Paper surveys with multiple-choice, scan ready, readable bubbles can be anonymous unless the sheets are numbered or labeled with a code that is assigned to a specific employee. These also cost more in wasted effort and can lose effectiveness if employees Christmas Tree the answer key. Survey Monkey and other online surveys do not require paper intake which is good for businesses, but in general, they are not anonymous (bad for the employee). Organizations can determine who the individual is using the IP address, a header that is part of the request, or if the link has a parameter inline identifying the person, cookies, and if the survey was completed from a workplace workstation.
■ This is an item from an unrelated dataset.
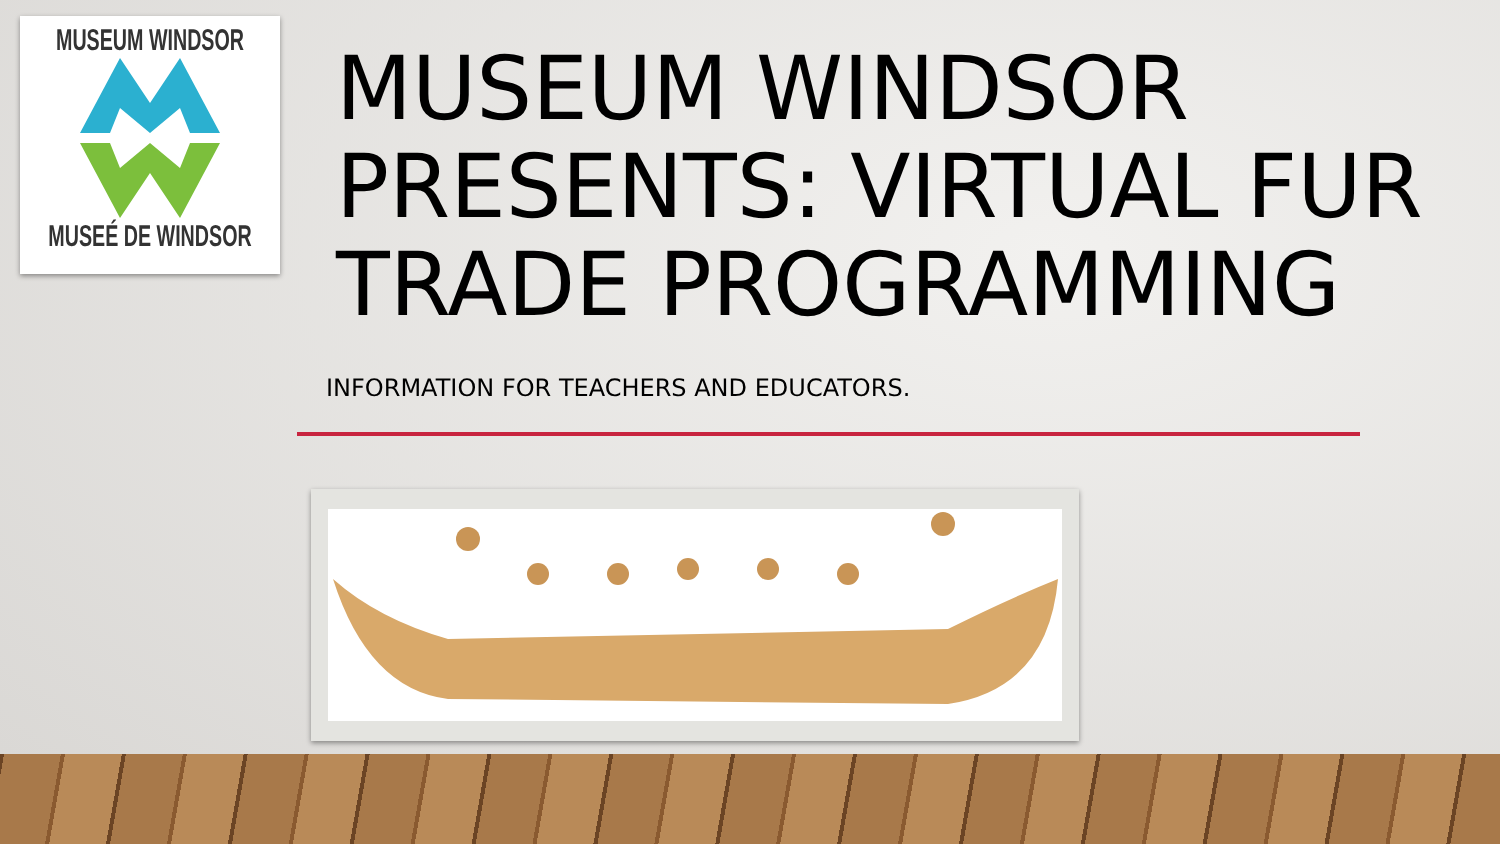MUSEUM WINDSOR
MUSEÉ DE WINDSOR
MUSEUM WINDSOR PRESENTS: VIRTUAL FUR TRADE PROGRAMMING
INFORMATION FOR TEACHERS AND EDUCATORS.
Why offer surveys that are advertised as anonymous when they are not? One reason is awards. Bragging rights between executives over their companies is a powerful incentive for some people. If the company is really concerned about their business and wants to offer a survey, suppressing thoughts outside the group think or from those disengaged because of process or people is a missed opportunity for the company to find out why people do the minimum, leave, or stay and be miserable. Of course some people would take an anonymous survey and use it to insult and troll management but if you are in a position of authority and leadership this is a con but should the company junk surveys because of a few hecklers? (One blog corresponding to an executive with one of the online survey firms explained this when he received insulting reviews from anonymous employees). Being scared about negativity that be submitted employees enough to use identifying characteristics of the process to out and dismiss employees tells you all that you need to know about your organization. If the participation rate is low or if employees lie to protect their jobs, this says a lot about the environment within your company.
Employees are not stupid. Fill out a survey negatively and risk identification is not a good way to stay within the good graces of management. Ignore the survey has its own set of problems so some employees will undoubtedly fill out the survey will positive bias to protect themselves. Is this worth the effort for the employee and the survey sponsor? This sounds like an exercise in futility and wasted productivity for those who use company time to participate in this process.